▸ **WORK INSTRUCTION A**
In the drm/sched patch thread, what activity led to the bug being found?

= = =

[RFC PATCH] drm/sched: Fix a UAF on drm_sched_fence::sched

Boris Brezillon boris.brezillon at collabora.com
Fri Aug 30 10:44:29 UTC 2024


On Fri, 30 Aug 2024 11:37:21 +0200
Boris Brezillon <boris.brezillon at collabora.com> wrote:

> > > With the introduction of a new model where each entity has its own
> > > drm_gpu_scheduler instance, this situation is likely to happen every time
> > > a GPU context is destroyed and some of its fences remain attached to
> > > dma_buf objects still owned by other drivers/processes.
> > >
> > > In order to make drm_sched_fence_get_timeline_name() safe, we need to
> > > copy the scheduler name into our own refcounted object that's only
> > > destroyed when both the scheduler and all its fences are gone.
> > >
> > > The fact drm_sched_fence might have a reference to the drm_gpu_scheduler
> > > even after it's been released is worrisome though, but I'd rather
> > > discuss that with everyone than come up with a solution that's likely
> > > to end up being rejected.
> > >
> > > Note that the bug was found while repeatedly reading dma_buf's debugfs
> > > file, which, at some point, calls dma_resv_describe() on a resv that
> > > contains signalled fences coming from a destroyed GPU context.
> > > AFAIK, there's nothing invalid there.    
> > 
> > Yeah but reading debugfs is not guaranteed to crash the kernel.
> > 
> > On the other hand the approach with a kref'ed string looks rather sane 
> > to me. One comment on this below.  
> 
> There's still the problem I mentioned above (unloading drm_sched can
> make things crash). Are there any plans to fix that? The simple option
> would be to prevent compiling drm_sched as a module, but that's not an
> option because it depends on DRM which is a tristate too. Maybe we
> could have drm_sched_fence.o linked statically, just like dma-fence.c
> is linked statically to prevent the stub ops from disappearing.
> Not sure if drm_sched_fence.c depends on symbols defined in
> sched_{main,entity}.c or other parts of the DRM subsystem though.

For the record, I gave it a try, and linking drm_sched_fence.o
statically while leaving the rest of drm_sched as a module seems to
work. I just sent an RFC for that [1].

[1]https://lore.kernel.org/dri-devel/20240830104057.1479321-1-boris.brezillon@collabora.com/T/#u


More information about the dri-devel mailing list

= = =

▸ **WORK INSTRUCTION B**
Reproduce word for word the stretch of the records from their first line through the line containing "Związek Sowiecki (pobyt w", both ends included.

= = =

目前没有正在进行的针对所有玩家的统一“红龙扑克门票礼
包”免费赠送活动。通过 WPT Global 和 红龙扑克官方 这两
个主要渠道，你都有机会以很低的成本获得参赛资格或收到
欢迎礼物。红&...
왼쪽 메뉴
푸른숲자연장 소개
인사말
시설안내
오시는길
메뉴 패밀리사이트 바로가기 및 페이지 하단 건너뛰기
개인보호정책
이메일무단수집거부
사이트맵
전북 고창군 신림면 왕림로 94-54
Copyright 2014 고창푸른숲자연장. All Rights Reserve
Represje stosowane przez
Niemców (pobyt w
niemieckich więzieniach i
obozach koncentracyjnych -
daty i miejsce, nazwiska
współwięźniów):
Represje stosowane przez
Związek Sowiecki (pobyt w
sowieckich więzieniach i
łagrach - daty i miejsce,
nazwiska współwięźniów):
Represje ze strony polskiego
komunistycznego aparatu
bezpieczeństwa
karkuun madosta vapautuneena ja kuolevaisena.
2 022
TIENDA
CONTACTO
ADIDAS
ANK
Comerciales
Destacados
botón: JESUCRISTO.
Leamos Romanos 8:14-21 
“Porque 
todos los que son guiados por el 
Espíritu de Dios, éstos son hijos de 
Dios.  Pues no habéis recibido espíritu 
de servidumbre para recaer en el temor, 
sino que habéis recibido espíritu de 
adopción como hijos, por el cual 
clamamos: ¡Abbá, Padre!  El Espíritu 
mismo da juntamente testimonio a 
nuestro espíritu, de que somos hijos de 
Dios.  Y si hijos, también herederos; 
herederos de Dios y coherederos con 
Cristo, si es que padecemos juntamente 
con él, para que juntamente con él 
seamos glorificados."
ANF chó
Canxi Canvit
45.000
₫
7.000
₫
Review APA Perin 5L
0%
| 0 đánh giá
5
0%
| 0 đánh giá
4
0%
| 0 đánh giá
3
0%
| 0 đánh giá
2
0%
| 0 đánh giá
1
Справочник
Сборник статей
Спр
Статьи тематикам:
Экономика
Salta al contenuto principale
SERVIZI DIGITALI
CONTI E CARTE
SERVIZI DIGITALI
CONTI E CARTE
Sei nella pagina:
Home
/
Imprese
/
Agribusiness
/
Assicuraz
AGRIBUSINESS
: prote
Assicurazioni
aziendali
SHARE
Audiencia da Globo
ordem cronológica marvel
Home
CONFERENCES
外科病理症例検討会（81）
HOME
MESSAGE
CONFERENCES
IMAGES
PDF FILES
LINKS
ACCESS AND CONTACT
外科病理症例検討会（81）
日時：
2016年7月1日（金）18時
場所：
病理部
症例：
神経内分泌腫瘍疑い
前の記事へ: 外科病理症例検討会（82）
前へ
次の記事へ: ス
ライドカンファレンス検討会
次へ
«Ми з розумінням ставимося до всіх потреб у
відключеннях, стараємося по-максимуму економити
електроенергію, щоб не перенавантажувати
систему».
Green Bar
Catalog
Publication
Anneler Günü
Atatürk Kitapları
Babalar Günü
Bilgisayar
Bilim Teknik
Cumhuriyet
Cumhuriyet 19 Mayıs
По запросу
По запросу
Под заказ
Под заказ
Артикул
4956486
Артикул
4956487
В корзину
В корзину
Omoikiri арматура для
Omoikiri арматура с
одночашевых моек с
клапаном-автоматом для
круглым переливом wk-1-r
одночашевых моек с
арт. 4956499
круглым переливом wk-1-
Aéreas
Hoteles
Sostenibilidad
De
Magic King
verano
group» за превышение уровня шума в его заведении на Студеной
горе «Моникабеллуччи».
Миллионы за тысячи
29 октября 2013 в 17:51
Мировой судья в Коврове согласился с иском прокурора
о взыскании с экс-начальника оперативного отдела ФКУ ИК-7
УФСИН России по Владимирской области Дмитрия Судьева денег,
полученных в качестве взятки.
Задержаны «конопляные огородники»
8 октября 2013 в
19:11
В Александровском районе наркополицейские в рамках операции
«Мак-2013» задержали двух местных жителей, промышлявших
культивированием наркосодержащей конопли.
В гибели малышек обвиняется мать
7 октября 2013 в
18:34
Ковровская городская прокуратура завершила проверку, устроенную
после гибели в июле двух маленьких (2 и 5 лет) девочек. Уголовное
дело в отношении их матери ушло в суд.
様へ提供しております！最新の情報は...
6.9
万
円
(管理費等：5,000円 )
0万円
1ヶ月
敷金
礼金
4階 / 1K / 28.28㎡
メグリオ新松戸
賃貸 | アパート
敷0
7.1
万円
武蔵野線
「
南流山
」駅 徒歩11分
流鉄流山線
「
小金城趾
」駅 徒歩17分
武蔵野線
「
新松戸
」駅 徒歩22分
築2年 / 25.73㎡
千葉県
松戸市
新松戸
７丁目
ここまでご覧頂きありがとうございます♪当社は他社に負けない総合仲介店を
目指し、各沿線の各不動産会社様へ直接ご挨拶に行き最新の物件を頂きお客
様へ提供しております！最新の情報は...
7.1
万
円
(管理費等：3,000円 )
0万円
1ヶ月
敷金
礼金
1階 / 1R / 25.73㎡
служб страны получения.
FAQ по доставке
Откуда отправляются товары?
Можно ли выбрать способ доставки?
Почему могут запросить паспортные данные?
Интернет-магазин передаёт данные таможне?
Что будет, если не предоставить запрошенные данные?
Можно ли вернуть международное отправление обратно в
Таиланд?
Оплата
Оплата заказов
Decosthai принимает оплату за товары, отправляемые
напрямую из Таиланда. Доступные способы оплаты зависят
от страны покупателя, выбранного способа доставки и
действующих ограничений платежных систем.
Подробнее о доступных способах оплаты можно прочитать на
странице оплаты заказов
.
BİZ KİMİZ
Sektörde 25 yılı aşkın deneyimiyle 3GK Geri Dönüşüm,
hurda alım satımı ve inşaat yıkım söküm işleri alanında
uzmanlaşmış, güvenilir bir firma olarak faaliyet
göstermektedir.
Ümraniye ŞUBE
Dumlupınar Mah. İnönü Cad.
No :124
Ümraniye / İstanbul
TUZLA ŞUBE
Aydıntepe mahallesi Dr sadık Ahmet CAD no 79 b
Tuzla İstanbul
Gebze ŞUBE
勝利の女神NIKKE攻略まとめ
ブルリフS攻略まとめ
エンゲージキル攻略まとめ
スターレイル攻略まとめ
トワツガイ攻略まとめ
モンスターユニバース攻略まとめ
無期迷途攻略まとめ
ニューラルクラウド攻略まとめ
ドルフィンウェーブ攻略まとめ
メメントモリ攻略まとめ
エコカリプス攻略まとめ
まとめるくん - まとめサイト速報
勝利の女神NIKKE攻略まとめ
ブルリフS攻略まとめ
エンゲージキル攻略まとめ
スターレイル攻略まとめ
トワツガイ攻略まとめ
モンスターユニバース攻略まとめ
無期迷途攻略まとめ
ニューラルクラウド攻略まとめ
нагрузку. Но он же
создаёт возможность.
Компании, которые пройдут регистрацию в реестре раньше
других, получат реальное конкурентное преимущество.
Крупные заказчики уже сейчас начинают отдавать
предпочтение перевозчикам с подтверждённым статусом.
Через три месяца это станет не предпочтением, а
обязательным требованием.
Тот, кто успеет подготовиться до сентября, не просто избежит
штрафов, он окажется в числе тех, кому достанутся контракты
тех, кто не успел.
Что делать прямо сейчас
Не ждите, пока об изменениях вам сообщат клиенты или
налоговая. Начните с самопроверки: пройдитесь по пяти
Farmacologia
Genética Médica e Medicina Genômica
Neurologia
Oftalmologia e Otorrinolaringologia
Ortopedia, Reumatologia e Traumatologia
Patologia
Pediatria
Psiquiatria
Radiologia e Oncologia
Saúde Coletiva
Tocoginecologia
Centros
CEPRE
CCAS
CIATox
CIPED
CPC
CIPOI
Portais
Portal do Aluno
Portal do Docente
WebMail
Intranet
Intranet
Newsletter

= = =

▸ **EXERCISE SOLUTION A**
Repeatedly reading dma_buf's debugfs file.

▸ **EXERCISE SOLUTION B**
目前没有正在进行的针对所有玩家的统一“红龙扑克门票礼
包”免费赠送活动。通过 WPT Global 和 红龙扑克官方 这两
个主要渠道，你都有机会以很低的成本获得参赛资格或收到
欢迎礼物。红&...
왼쪽 메뉴
푸른숲자연장 소개
인사말
시설안내
오시는길
메뉴 패밀리사이트 바로가기 및 페이지 하단 건너뛰기
개인보호정책
이메일무단수집거부
사이트맵
전북 고창군 신림면 왕림로 94-54
Copyright 2014 고창푸른숲자연장. All Rights Reserve
Represje stosowane przez
Niemców (pobyt w
niemieckich więzieniach i
obozach koncentracyjnych -
daty i miejsce, nazwiska
współwięźniów):
Represje stosowane przez
Związek Sowiecki (pobyt w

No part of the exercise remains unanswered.